An eigenvalue is a scalar, λ, such that
Ax = λx
where A is a square matrix of order n, and x is a vector with n components. The vector x cannot be null; that is, a vector with all zero components.
Let I represent the identity matrix of order n. Thus, it has 1's on its principal diagonal and zeros everywhere else.
Then
Ax = λx = λIx
Ax - λIx = 0
where 0 is the null vector, as described above.
So
(A -λI)x = 0
For our problem, we need only subtract λ from each of the diagonal elements of our given matrix and solve for x.
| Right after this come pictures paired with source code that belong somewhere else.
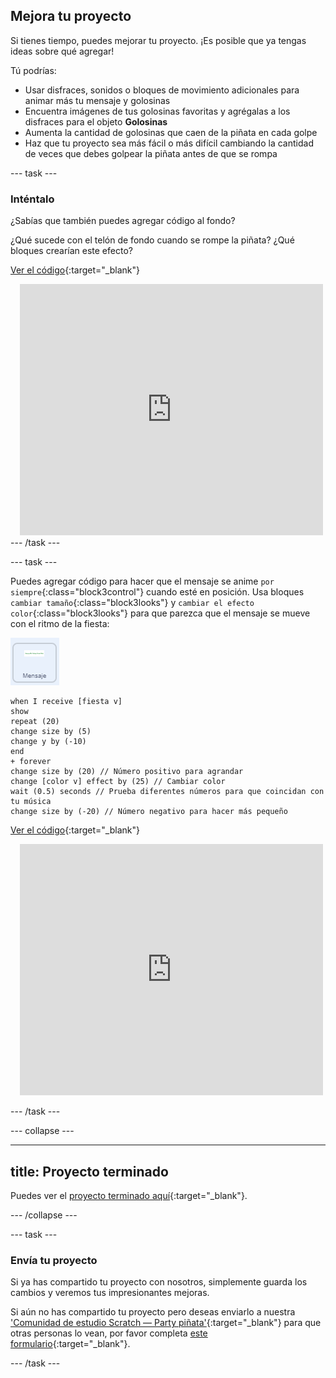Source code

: ## Mejora tu proyecto

Si tienes tiempo, puedes mejorar tu proyecto. ¡Es posible que ya tengas ideas sobre qué agregar!

Tú podrías:

+ Usar disfraces, sonidos o bloques de movimiento adicionales para animar más tu mensaje y golosinas
+ Encuentra imágenes de tus golosinas favoritas y agrégalas a los disfraces para el objeto **Golosinas**
+ Aumenta la cantidad de golosinas que caen de la piñata en cada golpe
+ Haz que tu proyecto sea más fácil o más difícil cambiando la cantidad de veces que debes golpear la piñata antes de que se rompa

--- task ---
### Inténtalo
<div style="display: flex; flex-wrap: wrap">
<div style="flex-basis: 175px; flex-grow: 1">  
¿Sabías que también puedes agregar código al fondo?

¿Qué sucede con el telón de fondo cuando se rompe la piñata? ¿Qué bloques crearían este efecto? 

[Ver el código](https://scratch.mit.edu/projects/696271743/){:target="_blank"}

</div>
<div class="scratch-preview" style="margin-left: 15px;">
  <iframe allowtransparency="true" width="485" height="402" src="https://scratch.mit.edu/projects/embed/696271743/?autostart=false" frameborder="0"></iframe>
</div>
</div>
--- /task ---

--- task ---

Puedes agregar código para hacer que el mensaje se anime `por siempre`{:class="block3control"} cuando esté en posición. Usa bloques `cambiar tamaño`{:class="block3looks"} y `cambiar el efecto color`{:class="block3looks"} para que parezca que el mensaje se mueve con el ritmo de la fiesta:

![El ícono del objeto Mensaje.](images/message-sprite.png)

```blocks3
when I receive [fiesta v]
show
repeat (20)
change size by (5)
change y by (-10)
end
+ forever
change size by (20) // Número positivo para agrandar
change [color v] effect by (25) // Cambiar color
wait (0.5) seconds // Prueba diferentes números para que coincidan con tu música
change size by (-20) // Número negativo para hacer más pequeño
```

[Ver el código](https://scratch.mit.edu/projects/696272470/){:target="_blank"}

<div class="scratch-preview" style="margin-left: 15px;">
  <iframe allowtransparency="true" width="485" height="402" src="https://scratch.mit.edu/projects/embed/696272470/?autostart=false" frameborder="0"></iframe>
</div>

--- /task ---

--- collapse ---

---
title: Proyecto terminado
---

Puedes ver el [proyecto terminado aquí](https://scratch.mit.edu/projects/696271490/){:target="_blank"}.

--- /collapse ---

--- task ---

### Envía tu proyecto

Si ya has compartido tu proyecto con nosotros, simplemente guarda los cambios y veremos tus impresionantes mejoras.

Si aún no has compartido tu proyecto pero deseas enviarlo a nuestra ['Comunidad de estudio Scratch — Party piñata'](https://scratch.mit.edu/studios/31111242){:target="_blank"} para que otras personas lo vean, por favor completa [este formulario](https://form.raspberrypi.org/f/community-project-submissions){:target="_blank"}.

--- /task ---
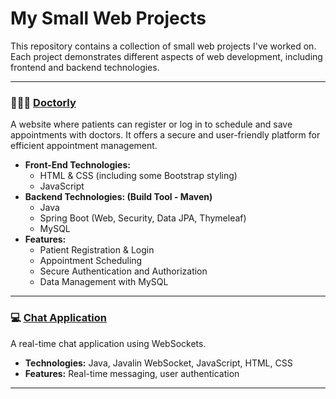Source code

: # My Small Web Projects

This repository contains a collection of small web projects I've worked on. Each project demonstrates different aspects of web development, including frontend and backend technologies.

---

### 👨🏻‍⚕️ [Doctorly](DoctorlyApp)
A website where patients can register or log in to schedule and save appointments with doctors. It offers a secure and user-friendly platform for efficient appointment management.

- **Front-End Technologies:**
   - HTML & CSS (including some Bootstrap styling)
   - JavaScript
- **Backend Technologies: (Build Tool - Maven)**
    - Java
   - Spring Boot (Web, Security, Data JPA, Thymeleaf)
   -  MySQL
- **Features:**
    - Patient Registration & Login
   - Appointment Scheduling
   - Secure Authentication and Authorization
   - Data Management with MySQL
  
---

### 💻 [Chat Application](01-Chat-Application)
A real-time chat application using WebSockets.

- **Technologies:** Java, Javalin WebSocket, JavaScript, HTML, CSS
- **Features:** Real-time messaging, user authentication

---
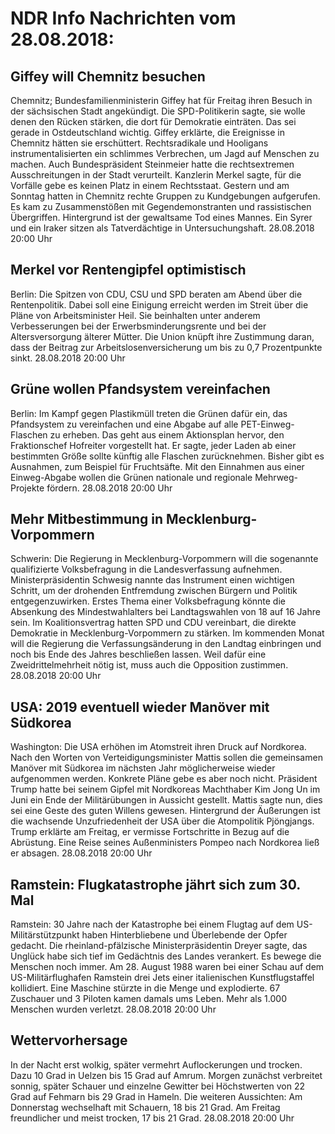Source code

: # NDR Info Nachrichten vom 28.08.2018:


## Giffey will Chemnitz besuchen
Chemnitz; Bundesfamilienministerin Giffey hat für Freitag ihren Besuch in der sächsischen Stadt angekündigt. Die SPD-Politikerin sagte, sie wolle denen den Rücken stärken, die dort für Demokratie einträten. Das sei gerade in Ostdeutschland wichtig. Giffey erklärte, die Ereignisse in Chemnitz hätten sie erschüttert. Rechtsradikale und Hooligans instrumentalisierten ein schlimmes Verbrechen, um Jagd auf Menschen zu machen. Auch Bundespräsident Steinmeier hatte die rechtsextremen Ausschreitungen in der Stadt verurteilt. Kanzlerin Merkel sagte, für die Vorfälle gebe es keinen Platz in einem Rechtsstaat. Gestern und am Sonntag hatten in Chemnitz rechte Gruppen zu Kundgebungen aufgerufen. Es kam zu Zusammenstößen mit Gegendemonstranten und rassistischen Übergriffen. Hintergrund ist der gewaltsame Tod eines Mannes. Ein Syrer und ein Iraker sitzen als Tatverdächtige in Untersuchungshaft. 28.08.2018 20:00 Uhr 

## Merkel vor Rentengipfel optimistisch
Berlin: Die Spitzen von CDU, CSU und SPD beraten am Abend über die Rentenpolitik. Dabei soll eine Einigung erreicht werden im Streit über die Pläne von Arbeitsminister Heil. Sie beinhalten unter anderem Verbesserungen bei der Erwerbsminderungsrente und bei der Altersversorgung älterer Mütter. Die Union knüpft ihre Zustimmung daran, dass der Beitrag zur Arbeitslosenversicherung um bis zu 0,7 Prozentpunkte sinkt. 28.08.2018 20:00 Uhr 

## Grüne wollen Pfandsystem vereinfachen
Berlin: Im Kampf gegen Plastikmüll treten die Grünen dafür ein, das Pfandsystem zu vereinfachen und eine Abgabe auf alle PET-Einweg-Flaschen zu erheben. Das geht aus einem Aktionsplan hervor, den Fraktionschef Hofreiter vorgestellt hat. Er sagte, jeder Laden ab einer bestimmten Größe sollte künftig alle Flaschen zurücknehmen. Bisher gibt es Ausnahmen, zum Beispiel für Fruchtsäfte. Mit den Einnahmen aus einer Einweg-Abgabe wollen die Grünen nationale und regionale Mehrweg-Projekte fördern. 28.08.2018 20:00 Uhr 

## Mehr Mitbestimmung in Mecklenburg-Vorpommern
Schwerin: Die Regierung in Mecklenburg-Vorpommern will die sogenannte qualifizierte Volksbefragung in die Landesverfassung aufnehmen. Ministerpräsidentin Schwesig nannte das Instrument einen wichtigen Schritt, um der drohenden Entfremdung zwischen Bürgern und Politik entgegenzuwirken. Erstes Thema einer Volksbefragung könnte die Absenkung des Mindestwahlalters bei Landtagswahlen von 18 auf 16 Jahre sein. Im Koalitionsvertrag hatten SPD und CDU vereinbart, die direkte Demokratie in Mecklenburg-Vorpommern zu stärken. Im kommenden Monat will die Regierung die Verfassungsänderung in den Landtag einbringen und noch bis Ende des Jahres beschließen lassen. Weil dafür eine Zweidrittelmehrheit nötig ist, muss auch die Opposition zustimmen. 28.08.2018 20:00 Uhr 

## USA: 2019 eventuell wieder Manöver mit Südkorea
Washington: Die USA erhöhen im Atomstreit ihren Druck auf Nordkorea. Nach den Worten von Verteidigungsminister Mattis sollen die gemeinsamen Manöver mit Südkorea im nächsten Jahr möglicherweise wieder aufgenommen werden. Konkrete Pläne gebe es aber noch nicht. Präsident Trump hatte bei seinem Gipfel mit Nordkoreas Machthaber Kim Jong Un im Juni ein Ende der Militärübungen in Aussicht gestellt. Mattis sagte nun, dies sei eine Geste des guten Willens gewesen. Hintergrund der Äußerungen ist die wachsende Unzufriedenheit der USA über die Atompolitik Pjöngjangs. Trump erklärte am Freitag, er vermisse Fortschritte in Bezug auf die Abrüstung. Eine Reise seines Außenministers Pompeo nach Nordkorea ließ er absagen. 28.08.2018 20:00 Uhr 

## Ramstein: Flugkatastrophe jährt sich zum 30. Mal
Ramstein: 	30 Jahre nach der Katastrophe bei einem Flugtag auf dem US-Militärstützpunkt haben Hinterbliebene und Überlebende der Opfer gedacht. Die rheinland-pfälzische Ministerpräsidentin Dreyer sagte, das Unglück habe sich tief im Gedächtnis des Landes verankert. Es bewege die Menschen noch immer. Am 28. August 1988 waren bei einer Schau auf dem US-Militärflughafen Ramstein drei Jets einer italienischen Kunstflugstaffel kollidiert. Eine Maschine stürzte in die Menge und explodierte. 67 Zuschauer und 3 Piloten kamen damals ums Leben. Mehr als 1.000 Menschen wurden verletzt. 28.08.2018 20:00 Uhr 

## Wettervorhersage
In der Nacht erst wolkig, später vermehrt Auflockerungen und trocken. Dazu 10 Grad in Uelzen bis 15 Grad auf Amrum. Morgen zunächst verbreitet sonnig, später Schauer und einzelne Gewitter bei Höchstwerten von 22 Grad auf Fehmarn bis 29 Grad in Hameln. Die weiteren Aussichten: Am Donnerstag wechselhaft mit Schauern, 18 bis 21 Grad. Am Freitag freundlicher und meist trocken, 17 bis 21 Grad. 28.08.2018 20:00 Uhr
Most math calculators such as a TI83/84 or a Casio CG50 can easily solve a 3 by 3 linear system.
| -3 8 -2 | | x1 | | 0 |
| 6 -16 4 | | x2 | = | 0 |
| -12 -4 -26 | | x3 | | 0 |
NOTE that we have subtracted 18 from each of the diagonal elements:
15-18=-3
2-18=-16
-8-18=-26
I used a Casio CG50. The answer was -2x3, -0.5x3, x3. There are infinitely many vectors of this form that will solve this equation. If we pick the coefficients from the x3's, we get ( -2 -0.5 1). If we then use this as the x vector, it is easy to verify that Ax = λx, and this is the eigenvector we sought.